Glory snorted. “Respond to a Summoning from another clan leader? I’m Lupine. I walk into a gathering of Felines, they’ll take my head off before I can speak.”

“What about my head?”

“You’ll have to risk it. Fergus will expect you to come with them anyway. Come on, help me get them into your car.”

“They won’t fit in my car.”

“Make them fit.” Glory grabbed Dylan under the armpits and hauled him to his feet. The big man could barely stand, but he leaned heavily on Glory and let her drag him across the kitchen. “There’s no other choice.”

Glory kicked open the kitchen door. It banged against the wall and began to drift shut, small flakes of plaster floating from the ceiling.

Liam snaked one clawed hand around Kim’s ankle. “No,” he rasped. “Run.”

The pain in his eyes broke her heart. Liam was right; she should run. She should leave the Shifters to their fate and emigrate to Australia. Kim was coldly terrified at the thought of facing this Fergus, the man who could render four powerful Shifters helpless from seventy-five miles away. But Liam’s anguish kept her with him.

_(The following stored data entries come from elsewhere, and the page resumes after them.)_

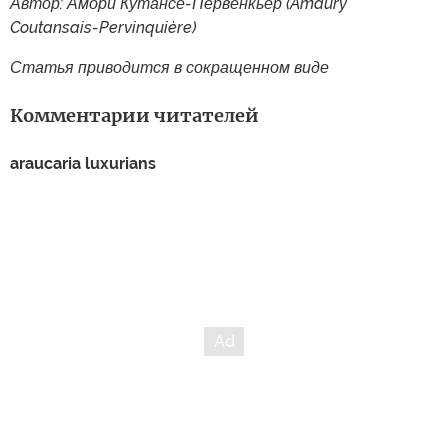
Автор: Амори Кутансе-Первенкьер (Amaury
Coutansais-Pervinquière)
Статья приводится в сокращенном виде
Комментарии читателей
araucaria luxurians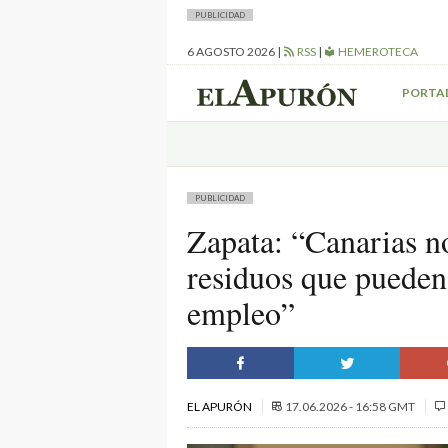
PUBLICIDAD
6 AGOSTO 2026
|
RSS
|
HEMEROTECA
PORTA
PUBLICIDAD
Zapata: “Canarias n
residuos que pueden 
empleo”
EL APURÓN
17.06.2026 - 16:58 GMT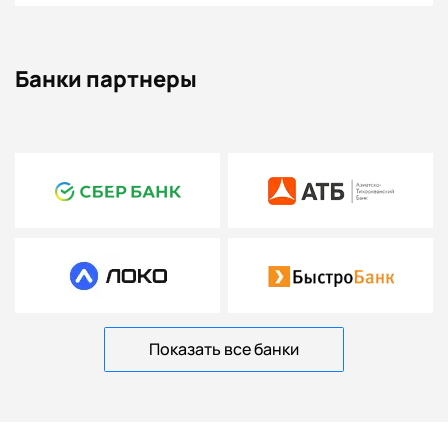
Банки партнеры
Показать все банки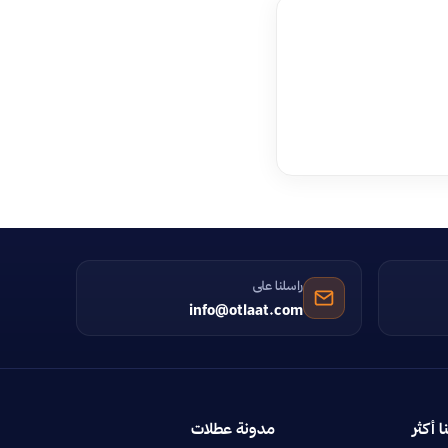
راسلنا على
info@otlaat.com
ا أكثر
مدونة عطلات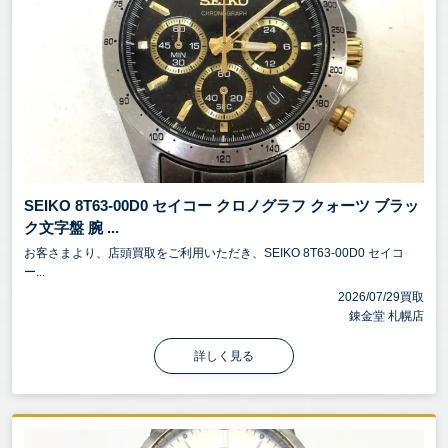
SEIKO 8T63-00D0 セイコー クロノグラフ クォーツ ブラッ
ク文字盤 腕 ...
お客さまより、店頭買取をご利用いただき、SEIKO 8T63-00D0 セイコ
ー...
2026/07/29買取
錬金堂 札幌店
詳しく見る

“Kim,” Glory shouted. “Come on.”

Kim leaned over Liam. “We have to go, Liam. It’s the only way, Glory says.”

Liam tried to speak, but his words came out as unintelligible grunts.

Glory charged back inside and grabbed Sean. Kim finally persuaded Liam off the floor, and Liam hauled Connor to his feet. Somehow, the three of them got out the door and to Kim’s two-door Mustang.

Sean had already folded himself into the tiny backseat, while Dylan leaned heavily on the car. Dylan seemed the least debilitated, but he was older, probably stronger. Glory took charge of Connor, and Dylan helped her slide Connor into the back next to Sean. Dylan himself cramped in beside his grandson, leaving the front seat for Liam to collapse into.